**ASSIGNMENT**: Retrieve each line that contains the word "unique" from the entries below.

**PROVIDED ENTRIES**:
--------

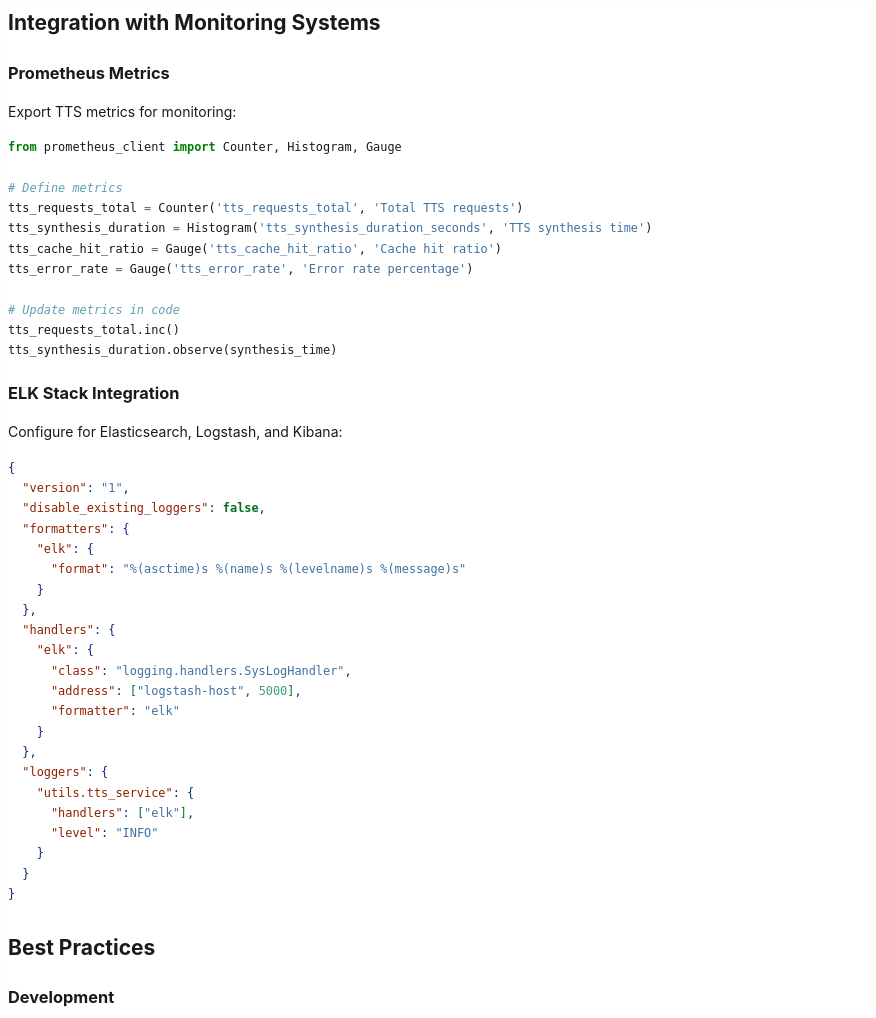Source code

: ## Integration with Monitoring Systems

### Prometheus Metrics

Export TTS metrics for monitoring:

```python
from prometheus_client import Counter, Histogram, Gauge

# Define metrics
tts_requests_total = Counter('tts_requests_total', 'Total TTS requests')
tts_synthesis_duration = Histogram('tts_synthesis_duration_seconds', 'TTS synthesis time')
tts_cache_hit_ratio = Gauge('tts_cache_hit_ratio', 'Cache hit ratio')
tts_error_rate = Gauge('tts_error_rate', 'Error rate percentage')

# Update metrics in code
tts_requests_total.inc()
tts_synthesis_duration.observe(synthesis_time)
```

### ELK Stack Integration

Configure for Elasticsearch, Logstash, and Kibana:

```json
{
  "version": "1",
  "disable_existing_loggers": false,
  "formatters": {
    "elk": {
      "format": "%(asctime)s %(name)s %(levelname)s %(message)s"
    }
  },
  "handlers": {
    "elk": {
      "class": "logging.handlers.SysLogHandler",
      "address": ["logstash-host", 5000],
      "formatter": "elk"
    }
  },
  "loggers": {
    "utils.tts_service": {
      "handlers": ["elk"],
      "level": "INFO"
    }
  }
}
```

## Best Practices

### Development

--------

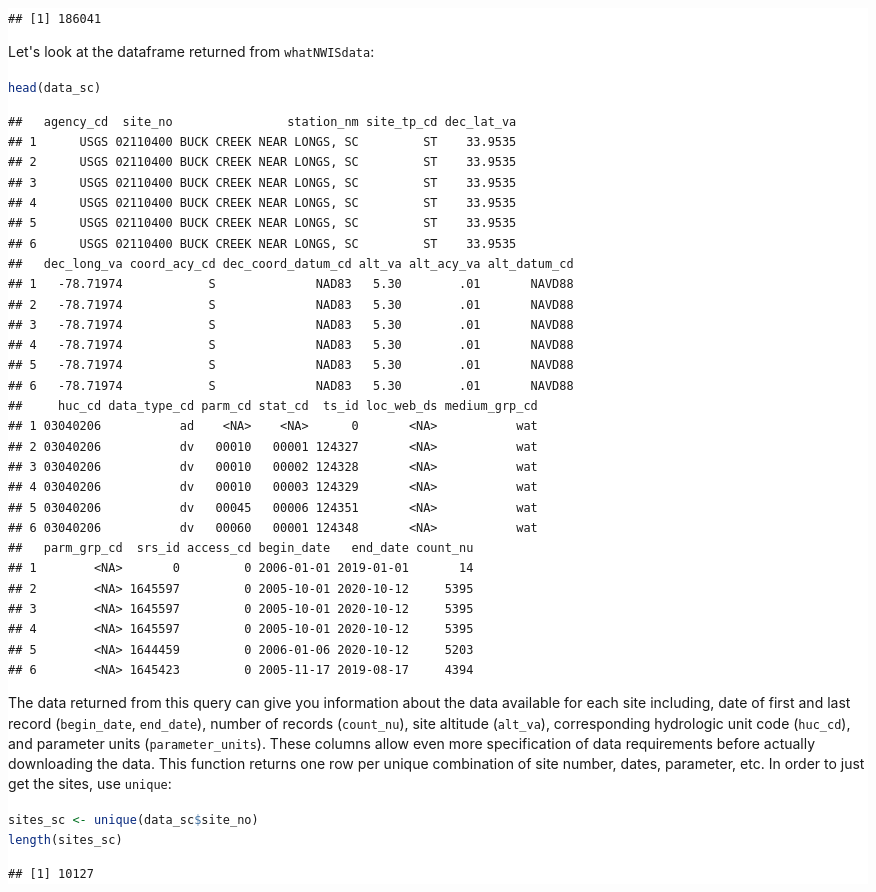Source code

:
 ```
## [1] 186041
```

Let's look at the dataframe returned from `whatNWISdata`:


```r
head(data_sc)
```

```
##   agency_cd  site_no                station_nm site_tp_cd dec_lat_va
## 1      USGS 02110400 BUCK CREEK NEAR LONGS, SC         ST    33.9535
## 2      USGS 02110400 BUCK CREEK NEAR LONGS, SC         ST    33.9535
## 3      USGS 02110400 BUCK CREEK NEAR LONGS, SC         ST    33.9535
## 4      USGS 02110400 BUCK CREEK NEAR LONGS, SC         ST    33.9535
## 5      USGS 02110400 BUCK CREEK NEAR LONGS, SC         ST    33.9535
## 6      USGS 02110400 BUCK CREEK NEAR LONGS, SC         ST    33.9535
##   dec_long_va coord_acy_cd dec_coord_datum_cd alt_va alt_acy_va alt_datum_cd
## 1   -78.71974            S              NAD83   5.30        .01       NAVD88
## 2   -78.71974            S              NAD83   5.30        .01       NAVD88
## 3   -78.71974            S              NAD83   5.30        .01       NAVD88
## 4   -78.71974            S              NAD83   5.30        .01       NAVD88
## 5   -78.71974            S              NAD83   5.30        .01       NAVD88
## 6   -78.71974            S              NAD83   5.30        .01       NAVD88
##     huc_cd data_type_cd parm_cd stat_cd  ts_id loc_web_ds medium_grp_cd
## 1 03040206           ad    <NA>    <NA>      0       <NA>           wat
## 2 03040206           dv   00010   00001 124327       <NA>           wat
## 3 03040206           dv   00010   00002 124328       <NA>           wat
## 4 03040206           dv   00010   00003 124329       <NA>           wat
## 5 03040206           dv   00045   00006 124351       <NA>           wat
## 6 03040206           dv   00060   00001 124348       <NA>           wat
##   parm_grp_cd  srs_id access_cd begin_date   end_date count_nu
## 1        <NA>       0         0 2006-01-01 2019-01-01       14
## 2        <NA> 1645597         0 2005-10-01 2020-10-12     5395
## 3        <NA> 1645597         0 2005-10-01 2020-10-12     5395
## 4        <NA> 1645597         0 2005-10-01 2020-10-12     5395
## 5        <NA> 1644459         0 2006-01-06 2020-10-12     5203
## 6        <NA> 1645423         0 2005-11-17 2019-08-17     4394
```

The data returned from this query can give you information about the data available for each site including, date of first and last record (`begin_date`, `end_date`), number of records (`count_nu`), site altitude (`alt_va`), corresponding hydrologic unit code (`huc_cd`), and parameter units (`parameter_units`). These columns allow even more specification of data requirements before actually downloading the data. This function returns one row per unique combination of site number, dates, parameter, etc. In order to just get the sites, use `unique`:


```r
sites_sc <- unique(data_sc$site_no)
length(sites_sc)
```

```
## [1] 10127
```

--------

**FINISHED EXERCISE**:
The data returned from this query can give you information about the data available for each site including, date of first and last record (`begin_date`, `end_date`), number of records (`count_nu`), site altitude (`alt_va`), corresponding hydrologic unit code (`huc_cd`), and parameter units (`parameter_units`). These columns allow even more specification of data requirements before actually downloading the data. This function returns one row per unique combination of site number, dates, parameter, etc. In order to just get the sites, use `unique`:
sites_sc <- unique(data_sc$site_no)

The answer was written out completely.